Encore faut-il rappeler que, selon Michel Foucault, la preuve empirique d'un fait n'est qu'une autre manière de produire et de reconnaître un discours vrai, mais qu'elle n'est pas une condition nécessaire pour qu'un discours soit considéré, a priori, comme vrai. . Si ce n'était pas le cas, il n'y aurait pas tant de gens qui ne croient pas en la forme sphérique de la Terre. Sinon, plus de gens reconnaîtraient l'absurdité et l'incongruité d'un chef d'État ignorant les données scientifiques sur une pandémie en cours, contredisant les directives médicales de l'Organisation mondiale de la santé et encourageant le peuple à lutter contre la seule mesure dont l'efficacité a été prouvée pour réduire la contagion. et les décès, la distanciation sociale.
Aujourd'hui, le Brésil compte déjà plus de décès dus au COVID-19 que la Chine, à l'origine de la pandémie. Confronté à la réalité mathématique de l'incontestable tragédie, le président de la République fédérative du Brésil a répondu : « Et alors ? Désolé, que voulez-vous que je fasse ? Je suis le Messie, mais je ne fais pas de miracles ».
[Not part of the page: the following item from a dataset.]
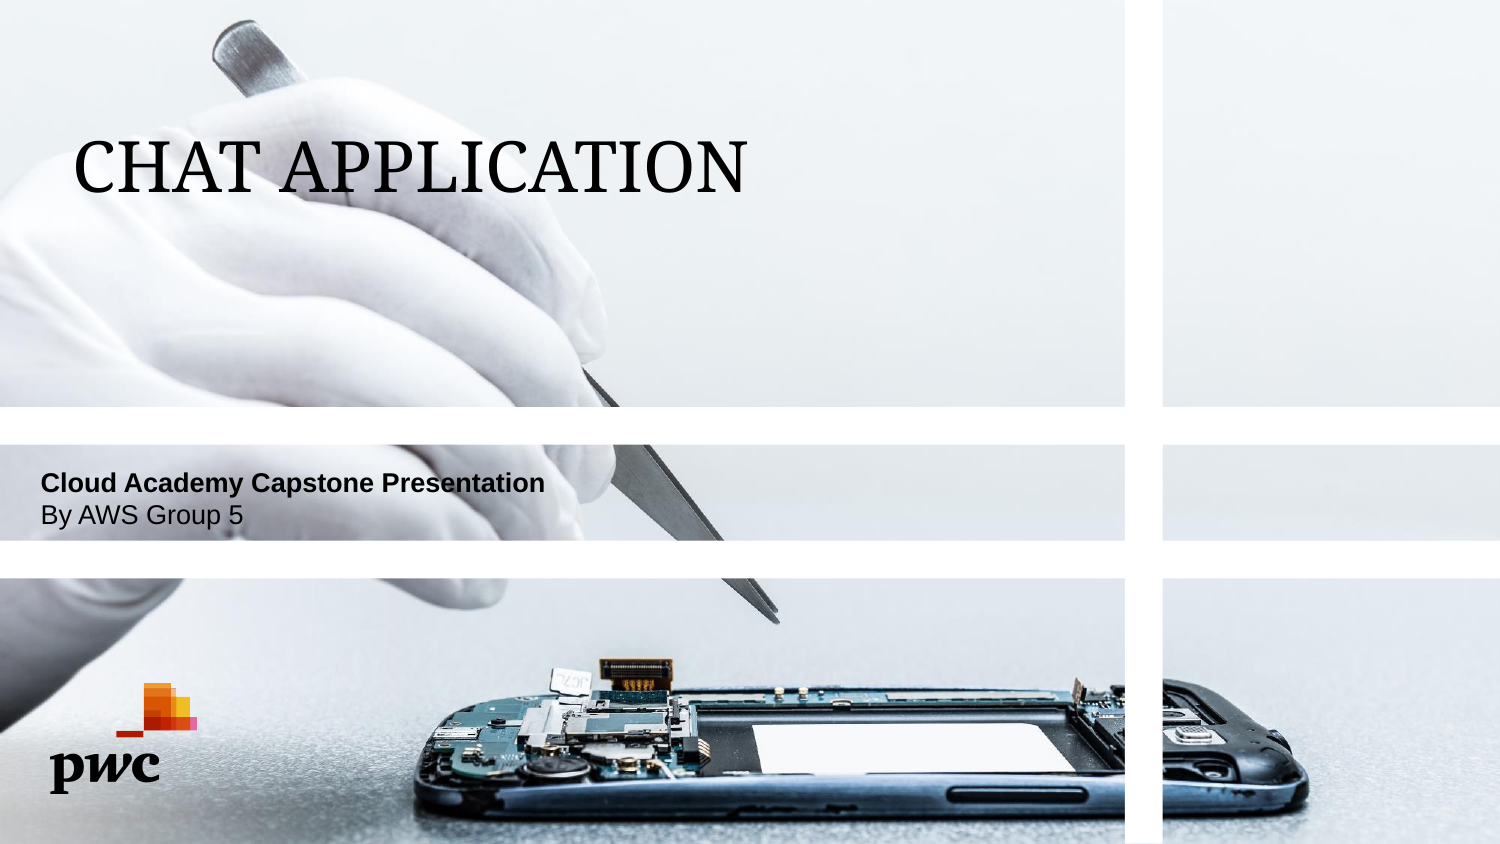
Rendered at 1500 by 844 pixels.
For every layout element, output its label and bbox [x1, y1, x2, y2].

text_box [0, 0, 1500, 844]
Il n'y a aucun doute : il dit la vérité, remplissant chacune des conditions énumérées par Foucault. En fait, parlant et agissant, il se moque du nombre élevé de morts (il remet en cause l'autorité de l'OMS et sabote l'isolement social). Défendant le retour à la normalité, il se croit vraiment un homme face à un ennemi bien plus puissant, la pandémie, de la manière la plus adéquate : avec objectivité et « sans hystérie » (défendre les intérêts du capital ? doute, mais surtout naturalisation de la mort, selon la formation d'un combattant). Publiant, sur les réseaux sociaux, au milieu de la plus grande crise sanitaire de la planète depuis des décennies, des photos d'entraînement au tir, à l'heure où des centaines de ses compatriotes sont enterrés quotidiennement dans des fosses communes, il fait preuve de courage pour énoncer l'évidente vérité : la vie continue. Pour lui.
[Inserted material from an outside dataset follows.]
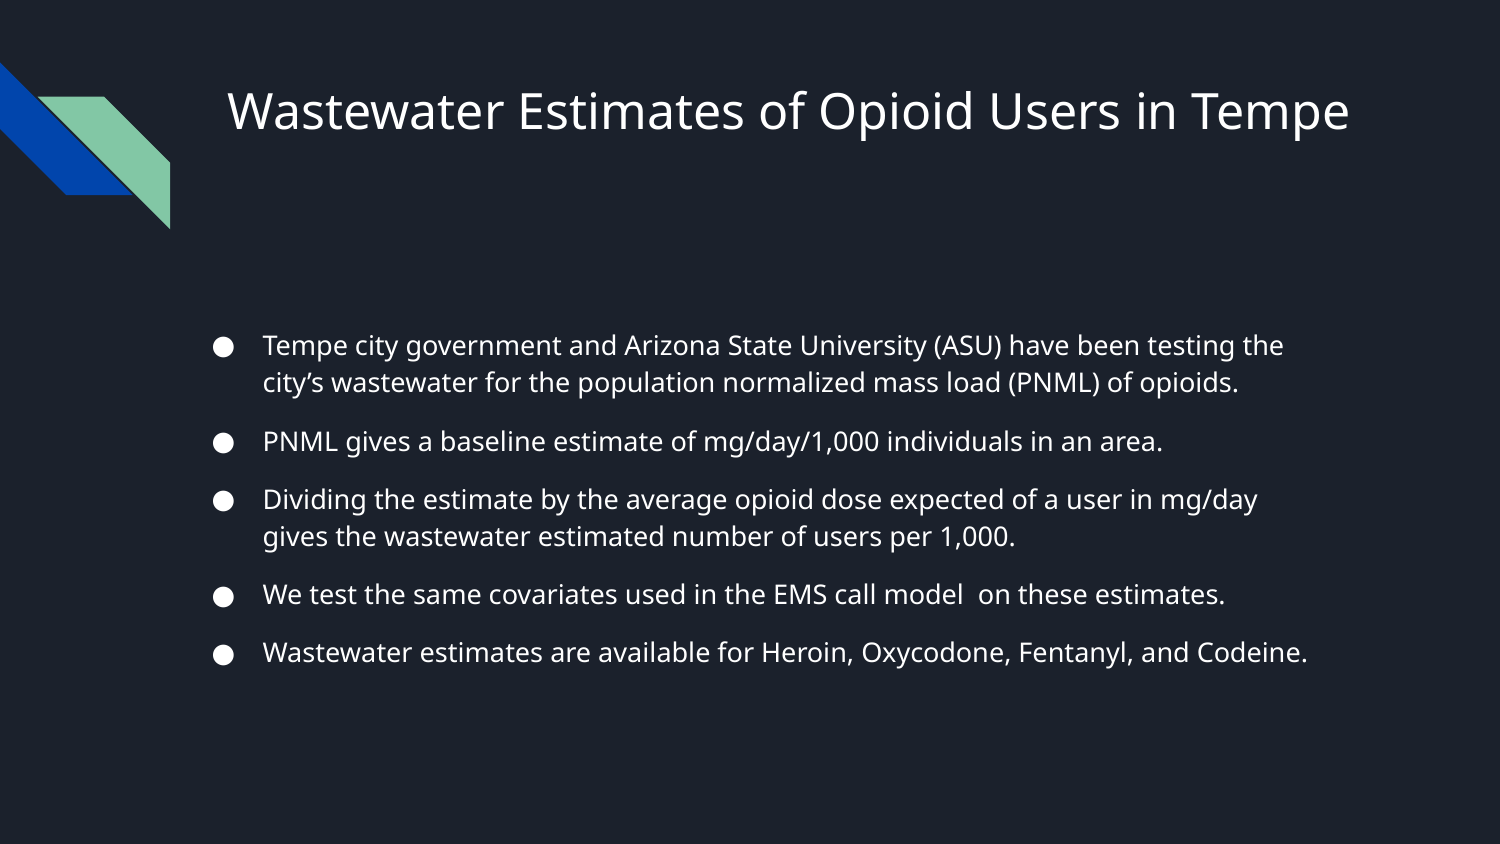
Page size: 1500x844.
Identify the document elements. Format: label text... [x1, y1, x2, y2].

list Tempe city government and Arizona State University (ASU) have been testing the city’s wastewater for the population normalized mass load (PNML) of opioids. PNML gives a baseline estimate of mg/day/1,000 individuals in an area. Dividing the estimate by the average opioid dose expected of a user in mg/day gives the wastewater estimated number of users per 1,000. We test the same covariates used in the EMS call model on these estimates. Wastewater estimates are available for Heroin, Oxycodone, Fentanyl, and Codeine. [172, 257, 1328, 735]
title Wastewater Estimates of Opioid Users in Tempe [212, 64, 1368, 215]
Aussi difficile soit-il de traiter cela, il est impératif de regarder les choses telles qu'elles sont : pour une partie importante de la population, le président dit la vérité. Contre tout et contre tous. Pour ces personnes, il est vraiment un mythe et ne cessera probablement pas de l'être, advienne que pourra.
*Luciano Nascimento Il est titulaire d'un doctorat en littérature de l'UFSC et est professeur au Colégio Pedro II.